San Francisco based artist Bianca Levan has been exploring the concept of journeys and time since 2012. She is fascinated with the process by which contemplation, emotion, and choice weave a path in time. Bianca is a self-taught artist following curiosity and desire for expression. Her hand-cut work embraces imperfections left by the knife blade and the inherent constraints of black paper and negative space. She was raised in Moorpark, California, surrounded by agricultural farmlands, orange groves, and the Santa Susana Mountains that have been deeply embedded in her memory, and graduated from University of California, Davis, where her studies of Biology and English Literature inform both her detailed and narrative ways of seeing. She has served as a board member for the Guild of American Papercutters and a lead with the Kids & Art Foundation.

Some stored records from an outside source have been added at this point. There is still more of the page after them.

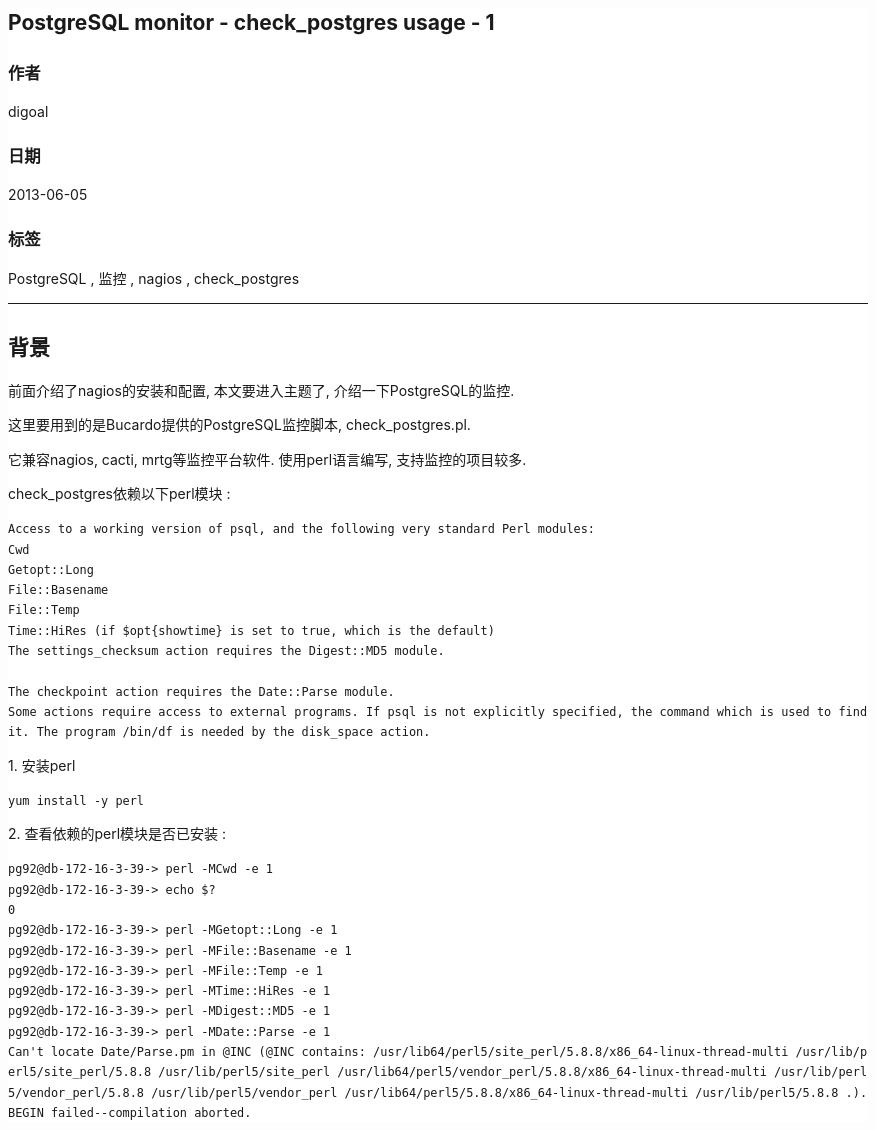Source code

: ## PostgreSQL monitor - check_postgres usage - 1  
             
### 作者             
digoal              
                
### 日期              
2013-06-05                                        
              
### 标签                                                                                                                              
PostgreSQL , 监控 , nagios , check_postgres            
            
----              
            
## 背景        
前面介绍了nagios的安装和配置, 本文要进入主题了, 介绍一下PostgreSQL的监控.  
  
这里要用到的是Bucardo提供的PostgreSQL监控脚本, check_postgres.pl.   
  
它兼容nagios, cacti, mrtg等监控平台软件. 使用perl语言编写, 支持监控的项目较多.  
  
check_postgres依赖以下perl模块 :   
  
```  
Access to a working version of psql, and the following very standard Perl modules:  
Cwd  
Getopt::Long  
File::Basename  
File::Temp  
Time::HiRes (if $opt{showtime} is set to true, which is the default)  
The settings_checksum action requires the Digest::MD5 module.  
  
The checkpoint action requires the Date::Parse module.  
Some actions require access to external programs. If psql is not explicitly specified, the command which is used to find it. The program /bin/df is needed by the disk_space action.  
```  
  
1\. 安装perl  
  
```  
yum install -y perl  
```  
  
2\. 查看依赖的perl模块是否已安装 :   
  
```  
pg92@db-172-16-3-39-> perl -MCwd -e 1  
pg92@db-172-16-3-39-> echo $?  
0  
pg92@db-172-16-3-39-> perl -MGetopt::Long -e 1  
pg92@db-172-16-3-39-> perl -MFile::Basename -e 1  
pg92@db-172-16-3-39-> perl -MFile::Temp -e 1  
pg92@db-172-16-3-39-> perl -MTime::HiRes -e 1  
pg92@db-172-16-3-39-> perl -MDigest::MD5 -e 1  
pg92@db-172-16-3-39-> perl -MDate::Parse -e 1  
Can't locate Date/Parse.pm in @INC (@INC contains: /usr/lib64/perl5/site_perl/5.8.8/x86_64-linux-thread-multi /usr/lib/perl5/site_perl/5.8.8 /usr/lib/perl5/site_perl /usr/lib64/perl5/vendor_perl/5.8.8/x86_64-linux-thread-multi /usr/lib/perl5/vendor_perl/5.8.8 /usr/lib/perl5/vendor_perl /usr/lib64/perl5/5.8.8/x86_64-linux-thread-multi /usr/lib/perl5/5.8.8 .).  
BEGIN failed--compilation aborted.  
```  
  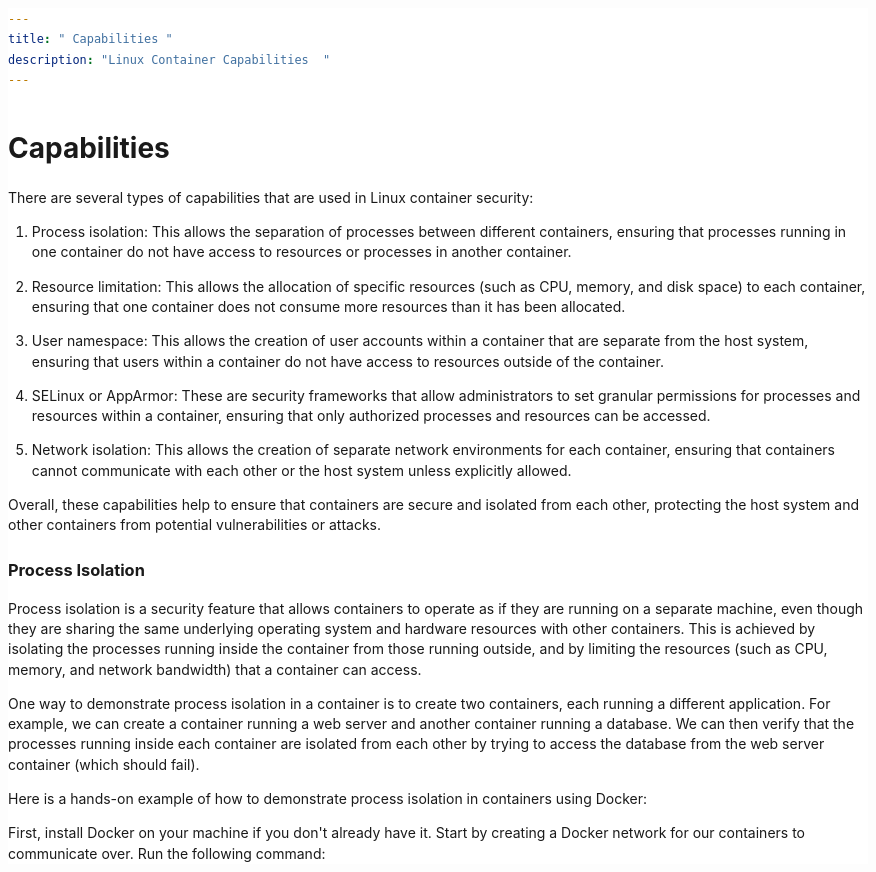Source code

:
 ```yaml
---
title: " Capabilities "
description: "Linux Container Capabilities  "
---
```



# Capabilities 

There are several types of capabilities that are used in Linux container security:

1. Process isolation: This allows the separation of processes between different containers, ensuring that processes running in one container do not have access to resources or processes in another container.

2. Resource limitation: This allows the allocation of specific resources (such as CPU, memory, and disk space) to each container, ensuring that one container does not consume more resources than it has been allocated.

3. User namespace: This allows the creation of user accounts within a container that are separate from the host system, ensuring that users within a container do not have access to resources outside of the container.

4. SELinux or AppArmor: These are security frameworks that allow administrators to set granular permissions for processes and resources within a container, ensuring that only authorized processes and resources can be accessed.

5. Network isolation: This allows the creation of separate network environments for each container, ensuring that containers cannot communicate with each other or the host system unless explicitly allowed.

Overall, these capabilities help to ensure that containers are secure and isolated from each other, protecting the host system and other containers from potential vulnerabilities or attacks.


### Process Isolation 

Process isolation is a security feature that allows containers to operate as if they are running on a separate machine, even though they are sharing the same underlying operating system and hardware resources with other containers. This is achieved by isolating the processes running inside the container from those running outside, and by limiting the resources (such as CPU, memory, and network bandwidth) that a container can access.

One way to demonstrate process isolation in a container is to create two containers, each running a different application. For example, we can create a container running a web server and another container running a database. We can then verify that the processes running inside each container are isolated from each other by trying to access the database from the web server container (which should fail).

Here is a hands-on example of how to demonstrate process isolation in containers using Docker:

First, install Docker on your machine if you don't already have it.
Start by creating a Docker network for our containers to communicate over. Run the following command:
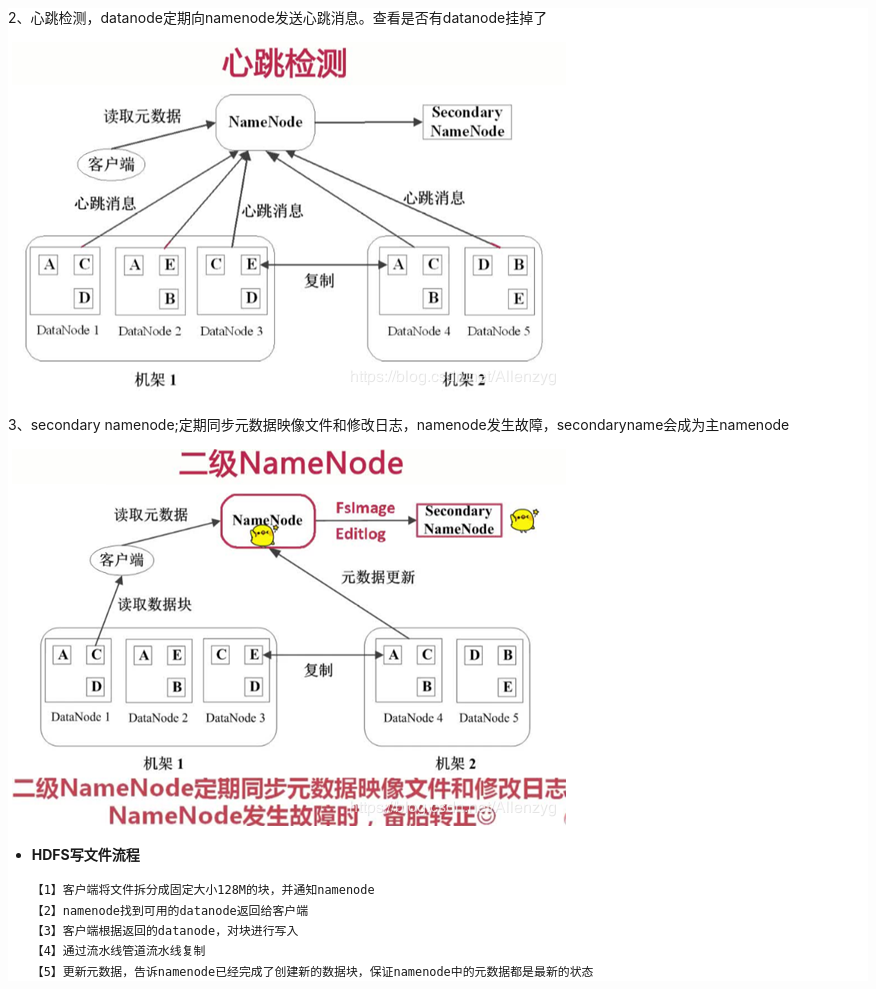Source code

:   2、心跳检测，datanode定期向namenode发送心跳消息。查看是否有datanode挂掉了

  ​								![](./images/02_hdfs3.png)

  3、secondary namenode;定期同步元数据映像文件和修改日志，namenode发生故障，secondaryname会成为主namenode

  ​					![](./images/02_hdfs4.png)

  

- **HDFS写文件流程**

  ```
  【1】客户端将文件拆分成固定大小128M的块，并通知namenode
  【2】namenode找到可用的datanode返回给客户端
  【3】客户端根据返回的datanode，对块进行写入
  【4】通过流水线管道流水线复制
  【5】更新元数据，告诉namenode已经完成了创建新的数据块，保证namenode中的元数据都是最新的状态
  ```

Leigh Salgado is a nationally exhibiting artist based in Los Angeles. Her undergraduate studies were in Painting, Sculpture and Graphic Arts at UCLA and her continuing studies were at the Santa Monica College of Design, Art & Architecture. Her signature style – hand-cut paper transformed into painting – was first executed in 1996. Harkening back to the Mexican medium of papel picado, it has led to numerous solo shows: Launch Gallery, MOAH (the Museum of Art & History, Lancaster, CA), LAX airport Tom Bradley International Terminal, and Patricia Correia Gallery at Bergamot Station.
LAUNCH LA believes exposure to the arts enhances quality of life and strengthens community for all through the shared appreciation of creative expression in all its forms and hybrids. LAUNCH LA is passionate about providing all artists regardless of race, color, creed or sexual orientation with quality opportunities to present themselves and their creations that reflect our times to a curious and enthusiastic audience at important happenings throughout Los Angeles.